Here’s this week’s links round-up of film reading and other assorted pieces:

• “My main impression was that Batman looks like he’s wearing a small tank turret on his head. The fans were apparently pleased with what they saw.” Kristin Thompson’s level-headed report from Comic-Con has enthusiasm for Peter Jackson, less so for Zack Snyder, and a detailed overview of the on-the-ground administrative logistics of the fantasy gathering behemoth.

Roaring Currents, a war film/biopic of Admiral Yi, one of Korea’s most historically revered figures, is doing massive, record-setting business at home. The movie inflates the scope of Yi’s (still mind-blowing) feat of using 12 ships to defeat 133 Japanese warships (in the movie he’s up against 330). Why is South Korea so excited for this film? “This kind of sacrifice and fidelity is what the people expect from their leader,” suggests critic Jeon Chan-il, “but due to circumstances, people only see their absence in today’s society through the film. They earnestly long for leaders like Yi.” Right on cue, The Dong-a Ilbo published an editorial, “Admiral Yi’s leadership needed for the nagging military problem,” tying the movie’s events to the recent disastrous ferry sinking.

• In Venezuela, the most-watched film of the year will probably be The Liberator, a two-hour Simón Bolívar biopic. The casting makes intuitive sense; Bolívar is played by Edgar Ramirez, who previously played Cuban revolutionary Ciro Redondo in Steven Soderbergh’s Che. The AP’s Jorge Rueda has the story.

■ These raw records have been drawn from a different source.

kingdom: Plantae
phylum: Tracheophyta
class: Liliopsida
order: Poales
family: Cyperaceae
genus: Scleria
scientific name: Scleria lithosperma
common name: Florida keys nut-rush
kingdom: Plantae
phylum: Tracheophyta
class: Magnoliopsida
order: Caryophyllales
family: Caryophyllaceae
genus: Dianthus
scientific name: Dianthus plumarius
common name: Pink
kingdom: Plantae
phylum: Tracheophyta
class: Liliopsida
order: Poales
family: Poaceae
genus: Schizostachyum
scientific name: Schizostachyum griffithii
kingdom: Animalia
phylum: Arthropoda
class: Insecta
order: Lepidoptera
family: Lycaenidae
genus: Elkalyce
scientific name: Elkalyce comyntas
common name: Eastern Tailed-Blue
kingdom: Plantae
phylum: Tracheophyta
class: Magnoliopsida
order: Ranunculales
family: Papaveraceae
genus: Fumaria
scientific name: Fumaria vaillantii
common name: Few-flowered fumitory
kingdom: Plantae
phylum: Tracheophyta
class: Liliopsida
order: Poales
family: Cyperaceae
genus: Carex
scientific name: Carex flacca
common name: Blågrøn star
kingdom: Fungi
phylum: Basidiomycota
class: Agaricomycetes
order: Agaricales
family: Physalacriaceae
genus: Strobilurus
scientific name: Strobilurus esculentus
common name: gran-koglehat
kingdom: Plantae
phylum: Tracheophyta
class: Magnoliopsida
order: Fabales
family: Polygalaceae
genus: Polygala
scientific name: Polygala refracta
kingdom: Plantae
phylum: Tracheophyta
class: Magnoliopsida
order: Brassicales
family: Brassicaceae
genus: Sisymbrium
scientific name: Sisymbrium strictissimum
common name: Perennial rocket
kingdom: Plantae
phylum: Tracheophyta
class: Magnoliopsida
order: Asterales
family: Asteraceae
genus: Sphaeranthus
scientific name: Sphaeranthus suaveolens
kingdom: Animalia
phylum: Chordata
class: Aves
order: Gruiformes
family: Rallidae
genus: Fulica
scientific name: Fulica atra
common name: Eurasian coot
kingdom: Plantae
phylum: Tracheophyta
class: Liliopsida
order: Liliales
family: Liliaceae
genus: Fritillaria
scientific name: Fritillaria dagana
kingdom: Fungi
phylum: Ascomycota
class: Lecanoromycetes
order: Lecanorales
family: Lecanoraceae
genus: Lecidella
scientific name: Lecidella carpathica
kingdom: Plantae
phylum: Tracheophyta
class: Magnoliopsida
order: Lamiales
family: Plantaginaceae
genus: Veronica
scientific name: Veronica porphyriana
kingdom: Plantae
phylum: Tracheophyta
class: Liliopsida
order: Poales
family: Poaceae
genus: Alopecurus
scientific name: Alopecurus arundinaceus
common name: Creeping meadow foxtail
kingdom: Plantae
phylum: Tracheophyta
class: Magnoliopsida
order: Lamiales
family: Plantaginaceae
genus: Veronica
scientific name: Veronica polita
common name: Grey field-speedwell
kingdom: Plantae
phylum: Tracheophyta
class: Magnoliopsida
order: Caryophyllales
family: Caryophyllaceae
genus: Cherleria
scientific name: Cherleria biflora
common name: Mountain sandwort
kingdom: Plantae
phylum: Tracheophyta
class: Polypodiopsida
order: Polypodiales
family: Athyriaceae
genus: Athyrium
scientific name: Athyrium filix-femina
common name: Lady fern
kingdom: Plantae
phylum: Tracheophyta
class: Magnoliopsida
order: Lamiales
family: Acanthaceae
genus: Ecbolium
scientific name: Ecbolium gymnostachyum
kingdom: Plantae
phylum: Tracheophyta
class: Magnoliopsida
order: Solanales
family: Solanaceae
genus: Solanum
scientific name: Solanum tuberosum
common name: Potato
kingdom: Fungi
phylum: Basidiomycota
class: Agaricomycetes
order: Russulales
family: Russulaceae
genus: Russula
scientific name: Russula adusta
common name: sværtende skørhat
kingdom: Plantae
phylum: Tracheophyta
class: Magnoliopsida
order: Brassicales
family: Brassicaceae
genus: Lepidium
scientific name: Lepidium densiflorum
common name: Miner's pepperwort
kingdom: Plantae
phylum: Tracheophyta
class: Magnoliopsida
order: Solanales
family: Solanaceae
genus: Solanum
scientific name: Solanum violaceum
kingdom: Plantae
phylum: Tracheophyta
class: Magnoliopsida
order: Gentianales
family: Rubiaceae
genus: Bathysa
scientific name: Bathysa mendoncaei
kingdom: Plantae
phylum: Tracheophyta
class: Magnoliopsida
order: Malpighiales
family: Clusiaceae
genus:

• Over at Pacific Standard, Rick Paulus has a detailed, fascinating profile following film noir expert/restoration and preservation hero Eddie Muller in his quest to rescue the relatively marginal 1949 independent title Too Late For Tears. It’s an article that demonstrates how often the work of trying to preserve film history is anything but straightforward, linear or quick.

• Direct film and TV production spending in Georgia topped $1 billion last year for the first time thanks to its competitive (to put it mildly) tax credits and incentives. Now governor Nathan Deal is hoping to implement new scholarship programs to make sure there are enough trained technicians in the state.

• Two Pakistan Air Force and Army (PAF) bases have banned the showing of Indian films, while others are still permitted to show them. “A top PAF official was told during a visit to one of the bases that showing Indian movies might demoralise a lot of officers with religious leanings and hence should be banned in cinemas under the PAF,” reports Umair Aziz in his piece on the PAF’s internal inability to implement one consistent policy.

• “I was halfway through talking about the political situation in Britain when the Very Respected Journalist called me ‘baby’ (really, people can say that without irony?) and shoved his beer-and-whiskey-churnted-together tongue down my throat.” This is a sobering account from an anonymous female journalist about how she went to Kyiv to write about the post-revolutionary political situation only to find herself derailed by dealing with sexual assault instead.

• “Results from an Iowa Department of Natural Resources experiment to use goats to clear stream banks in a Clayton County wildlife area have been promising.” Which is a good news, because who wouldn’t want the animals to serve as “super cute weed removal”?